PROMPT: Using the material below, print the line that contains "经营活动产生的现金流量净额, 20190930: 20000000", the line that contains "295: 384 -> 280", and every line in between, exactly and nothing else.
● ● ● ● ●
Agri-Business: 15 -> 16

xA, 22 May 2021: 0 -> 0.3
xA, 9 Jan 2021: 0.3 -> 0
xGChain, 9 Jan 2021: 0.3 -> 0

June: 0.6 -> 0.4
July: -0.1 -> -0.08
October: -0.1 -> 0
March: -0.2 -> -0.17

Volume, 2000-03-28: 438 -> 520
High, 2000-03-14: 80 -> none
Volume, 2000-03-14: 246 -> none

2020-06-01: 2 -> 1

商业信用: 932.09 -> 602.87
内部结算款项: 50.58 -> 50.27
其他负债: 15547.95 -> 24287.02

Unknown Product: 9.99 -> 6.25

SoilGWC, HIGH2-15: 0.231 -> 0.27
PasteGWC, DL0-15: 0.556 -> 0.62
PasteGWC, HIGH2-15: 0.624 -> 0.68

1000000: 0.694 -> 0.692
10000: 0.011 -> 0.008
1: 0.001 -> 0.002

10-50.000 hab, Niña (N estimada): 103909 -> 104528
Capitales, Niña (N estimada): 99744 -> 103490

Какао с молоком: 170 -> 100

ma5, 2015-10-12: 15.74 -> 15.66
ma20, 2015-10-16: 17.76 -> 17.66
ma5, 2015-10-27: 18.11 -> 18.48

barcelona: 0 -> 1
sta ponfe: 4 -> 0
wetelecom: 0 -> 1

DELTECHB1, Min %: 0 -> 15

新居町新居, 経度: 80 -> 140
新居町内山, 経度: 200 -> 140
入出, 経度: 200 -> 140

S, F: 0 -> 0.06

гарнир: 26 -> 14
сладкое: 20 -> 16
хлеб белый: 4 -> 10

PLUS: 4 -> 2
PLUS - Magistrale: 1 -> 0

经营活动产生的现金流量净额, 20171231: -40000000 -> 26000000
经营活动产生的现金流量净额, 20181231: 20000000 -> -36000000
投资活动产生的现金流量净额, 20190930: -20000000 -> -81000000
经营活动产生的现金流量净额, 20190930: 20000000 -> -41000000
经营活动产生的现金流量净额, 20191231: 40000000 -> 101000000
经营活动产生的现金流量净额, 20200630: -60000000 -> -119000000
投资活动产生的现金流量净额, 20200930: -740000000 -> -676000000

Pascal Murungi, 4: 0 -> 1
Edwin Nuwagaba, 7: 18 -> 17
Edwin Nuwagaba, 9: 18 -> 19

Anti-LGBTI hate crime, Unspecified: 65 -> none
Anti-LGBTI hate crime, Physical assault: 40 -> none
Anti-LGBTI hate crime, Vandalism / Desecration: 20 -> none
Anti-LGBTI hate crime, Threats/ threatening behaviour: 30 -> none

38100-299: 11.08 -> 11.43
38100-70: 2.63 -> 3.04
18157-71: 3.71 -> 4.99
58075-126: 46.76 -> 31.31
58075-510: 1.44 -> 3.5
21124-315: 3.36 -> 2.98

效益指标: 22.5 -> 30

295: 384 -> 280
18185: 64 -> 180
● ● ● ● ●
TASK OUTPUT:
经营活动产生的现金流量净额, 20190930: 20000000 -> -41000000
经营活动产生的现金流量净额, 20191231: 40000000 -> 101000000
经营活动产生的现金流量净额, 20200630: -60000000 -> -119000000
投资活动产生的现金流量净额, 20200930: -740000000 -> -676000000

Pascal Murungi, 4: 0 -> 1
Edwin Nuwagaba, 7: 18 -> 17
Edwin Nuwagaba, 9: 18 -> 19

Anti-LGBTI hate crime, Unspecified: 65 -> none
Anti-LGBTI hate crime, Physical assault: 40 -> none
Anti-LGBTI hate crime, Vandalism / Desecration: 20 -> none
Anti-LGBTI hate crime, Threats/ threatening behaviour: 30 -> none

38100-299: 11.08 -> 11.43
38100-70: 2.63 -> 3.04
18157-71: 3.71 -> 4.99
58075-126: 46.76 -> 31.31
58075-510: 1.44 -> 3.5
21124-315: 3.36 -> 2.98

效益指标: 22.5 -> 30

295: 384 -> 280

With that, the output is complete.